Yes, those times that I computed were times in the spaceship. They are indirectly connected to the events of laser leaving and returning to the earth. I used word indirectly because I had introduced three points (a, b, c), where ab and bc are equal distance (0.866c second according to earth observer), instead of using the original point (on earth) where the laser was fired.

To summarized, I computed times at 'a', 'b' and 'c' respectively 1.5sec, 2sec and 2.5sec. If you compute the position of events corresponding to those three times, you will get for all three x' = -2*0.866c second. It means that those three events (when the spaceship arrives at points 'a', 'b' and 'c') occur on the same position in the spaceship reference frame.
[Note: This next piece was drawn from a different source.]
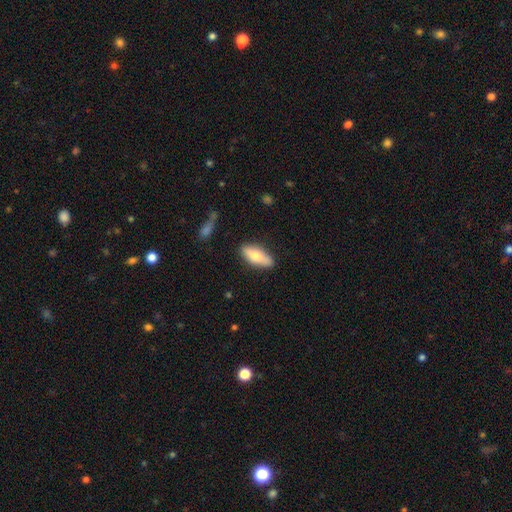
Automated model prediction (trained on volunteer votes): A smooth galaxy with no disk features (68%) that is in between round and cigar-shaped (76%). Merging: none (82%).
We can compare those times and obtain their interval, for instance 2.5sec - 1.5sec = 1.0 sec which is the time interval in the spaceship corresponding to the 2.0 seconds time interval on earth reference frame, in this case, the time interval between the arrival of spaceship at point 'a' and 'c'.

I disagree with this. The reason is, the time t'=0 and t'=4sec are not from the same position on the spaceship reference frame, as shown by your own calculation (x'=0 and x'=4*0.866c seconds). You cannot compute the time interval for this two events that occur at two difference location in x' reference frame (a separation of 4*0.866c second). Your conclusion that the 4 seconds time interval in the spaceship reference frame corresponds to 2 seconds time interval in earth reference frame is therefore incorrect.

I am sure my computation is appropriate. If you still think that it is not, please let me know.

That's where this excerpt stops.